A similar option is print_html(), which is a convenient wrapper for format_table() and export_table(format = "html"). Using HTML in markdown has the advantage that it will be properly rendered when exporting to PDF.

model_parameters(model) |> print_html()

Parameter	Coefficient	SE	95% CI	t(144)	p
(Intercept)	3.81	0.06	(3.70, 3.93)	65.50	< .001
Sepal Length (1st degree)	4.06	0.47	(3.14, 4.98)	8.70	< .001
Sepal Length (2nd degree)	-1.30	0.31	(-1.92, -0.68)	-4.14	< .001
Species (versicolor)	-1.01	0.28	(-1.56, -0.46)	-3.62	< .001
Species (virginica)	-0.99	0.29	(-1.55, -0.43)	-3.48	< .001
Petlen (>3-7)	-0.14	0.28	(-0.69, 0.42)	-0.48	0.630

print_md() and print_html() are considered as main functions for users who want to generate nicely rendered tables inside markdown-documents. A wrapper around these both is display(), which either calls print_md() or print_html().

§ **USING THE INFORMATION**:
a. Return the passage on printing tables word for word, beginning at the words "model_parameters(model) |> print_html()" and stopping after "print_md() or print_html().".
b. Please translate this sentence from the passage on printing tables into Spanish: "Using HTML in markdown has the advantage that it will be properly rendered when exporting to PDF."
c. In the passage on printing tables, which function calls either print_md() or print_html()?
The records have nothing to do with these tasks.

§ **PROVIDED RECORDS**:

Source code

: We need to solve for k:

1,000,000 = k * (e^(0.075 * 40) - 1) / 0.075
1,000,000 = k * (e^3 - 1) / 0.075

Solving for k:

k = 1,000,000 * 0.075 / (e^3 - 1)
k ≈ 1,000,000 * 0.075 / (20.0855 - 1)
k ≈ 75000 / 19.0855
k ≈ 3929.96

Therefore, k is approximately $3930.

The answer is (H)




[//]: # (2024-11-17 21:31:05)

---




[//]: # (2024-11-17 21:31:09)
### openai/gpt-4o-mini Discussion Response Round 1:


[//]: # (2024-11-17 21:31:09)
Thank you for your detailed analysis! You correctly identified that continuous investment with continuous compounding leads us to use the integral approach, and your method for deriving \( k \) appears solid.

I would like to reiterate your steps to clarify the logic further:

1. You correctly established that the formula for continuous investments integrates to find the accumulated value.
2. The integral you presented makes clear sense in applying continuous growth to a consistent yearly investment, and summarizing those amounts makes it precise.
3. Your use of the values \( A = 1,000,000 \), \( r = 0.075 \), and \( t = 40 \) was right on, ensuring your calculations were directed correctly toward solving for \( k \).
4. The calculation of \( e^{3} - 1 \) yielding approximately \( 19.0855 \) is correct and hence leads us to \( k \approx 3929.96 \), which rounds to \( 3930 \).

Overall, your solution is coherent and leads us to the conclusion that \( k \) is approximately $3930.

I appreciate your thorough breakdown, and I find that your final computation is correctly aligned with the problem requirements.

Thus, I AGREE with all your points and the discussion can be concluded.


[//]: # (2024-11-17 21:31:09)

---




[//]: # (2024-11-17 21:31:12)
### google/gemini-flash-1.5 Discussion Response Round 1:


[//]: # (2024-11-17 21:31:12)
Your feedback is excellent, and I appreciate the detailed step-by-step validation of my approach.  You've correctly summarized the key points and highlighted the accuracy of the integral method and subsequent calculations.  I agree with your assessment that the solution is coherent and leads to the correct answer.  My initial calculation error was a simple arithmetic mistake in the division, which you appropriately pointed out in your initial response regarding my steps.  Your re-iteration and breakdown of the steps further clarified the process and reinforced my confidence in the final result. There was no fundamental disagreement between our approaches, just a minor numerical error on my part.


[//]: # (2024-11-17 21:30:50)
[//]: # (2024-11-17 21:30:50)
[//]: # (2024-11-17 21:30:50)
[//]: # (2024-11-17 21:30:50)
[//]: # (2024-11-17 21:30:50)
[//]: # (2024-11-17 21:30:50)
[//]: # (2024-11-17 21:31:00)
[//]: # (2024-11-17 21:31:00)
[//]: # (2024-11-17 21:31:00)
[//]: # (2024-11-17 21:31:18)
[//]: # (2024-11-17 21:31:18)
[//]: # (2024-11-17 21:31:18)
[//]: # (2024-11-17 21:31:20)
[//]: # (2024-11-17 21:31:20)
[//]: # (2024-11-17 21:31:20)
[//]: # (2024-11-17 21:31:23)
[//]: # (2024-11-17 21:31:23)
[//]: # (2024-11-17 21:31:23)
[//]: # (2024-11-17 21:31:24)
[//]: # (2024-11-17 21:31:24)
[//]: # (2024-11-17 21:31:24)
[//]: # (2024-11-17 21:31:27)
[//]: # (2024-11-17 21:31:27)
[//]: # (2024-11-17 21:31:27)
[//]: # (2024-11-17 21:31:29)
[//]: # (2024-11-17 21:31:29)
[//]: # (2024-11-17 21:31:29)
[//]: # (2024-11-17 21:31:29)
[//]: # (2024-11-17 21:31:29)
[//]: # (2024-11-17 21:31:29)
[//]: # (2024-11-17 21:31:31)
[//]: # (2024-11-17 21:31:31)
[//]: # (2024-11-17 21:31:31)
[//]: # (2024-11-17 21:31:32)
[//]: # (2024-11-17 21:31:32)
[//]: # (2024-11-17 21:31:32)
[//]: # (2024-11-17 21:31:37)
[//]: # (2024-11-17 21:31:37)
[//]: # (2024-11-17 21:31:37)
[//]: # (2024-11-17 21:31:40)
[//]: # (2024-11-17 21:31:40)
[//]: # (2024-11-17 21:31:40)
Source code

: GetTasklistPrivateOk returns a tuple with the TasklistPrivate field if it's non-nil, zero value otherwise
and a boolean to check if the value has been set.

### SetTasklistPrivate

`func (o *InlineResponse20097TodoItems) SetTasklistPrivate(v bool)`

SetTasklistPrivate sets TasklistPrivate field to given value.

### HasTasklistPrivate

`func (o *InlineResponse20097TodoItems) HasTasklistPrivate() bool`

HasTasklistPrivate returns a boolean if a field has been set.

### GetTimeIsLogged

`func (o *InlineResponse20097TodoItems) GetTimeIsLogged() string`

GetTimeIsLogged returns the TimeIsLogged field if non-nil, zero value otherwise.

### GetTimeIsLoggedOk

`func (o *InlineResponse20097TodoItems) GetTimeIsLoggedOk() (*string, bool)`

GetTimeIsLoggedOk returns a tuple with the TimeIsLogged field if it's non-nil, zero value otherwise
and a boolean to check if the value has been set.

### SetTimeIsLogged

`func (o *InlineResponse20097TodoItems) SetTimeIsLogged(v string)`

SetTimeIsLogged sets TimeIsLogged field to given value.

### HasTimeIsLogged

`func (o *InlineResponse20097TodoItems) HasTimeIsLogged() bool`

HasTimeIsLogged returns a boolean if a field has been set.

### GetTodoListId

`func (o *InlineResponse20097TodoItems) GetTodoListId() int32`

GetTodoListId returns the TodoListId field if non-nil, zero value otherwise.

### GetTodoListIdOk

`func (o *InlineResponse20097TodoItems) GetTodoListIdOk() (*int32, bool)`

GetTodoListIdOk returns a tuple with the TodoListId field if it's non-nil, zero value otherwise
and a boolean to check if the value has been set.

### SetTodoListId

§ **RESPONSES PER TASK**:
a.
model_parameters(model) |> print_html()

Parameter	Coefficient	SE	95% CI	t(144)	p
(Intercept)	3.81	0.06	(3.70, 3.93)	65.50	< .001
Sepal Length (1st degree)	4.06	0.47	(3.14, 4.98)	8.70	< .001
Sepal Length (2nd degree)	-1.30	0.31	(-1.92, -0.68)	-4.14	< .001
Species (versicolor)	-1.01	0.28	(-1.56, -0.46)	-3.62	< .001
Species (virginica)	-0.99	0.29	(-1.55, -0.43)	-3.48	< .001
Petlen (>3-7)	-0.14	0.28	(-0.69, 0.42)	-0.48	0.630

print_md() and print_html() are considered as main functions for users who want to generate nicely rendered tables inside markdown-documents. A wrapper around these both is display(), which either calls print_md() or print_html().

b. Usar HTML en markdown tiene la ventaja de que se renderizará correctamente al exportar a PDF.

c. display()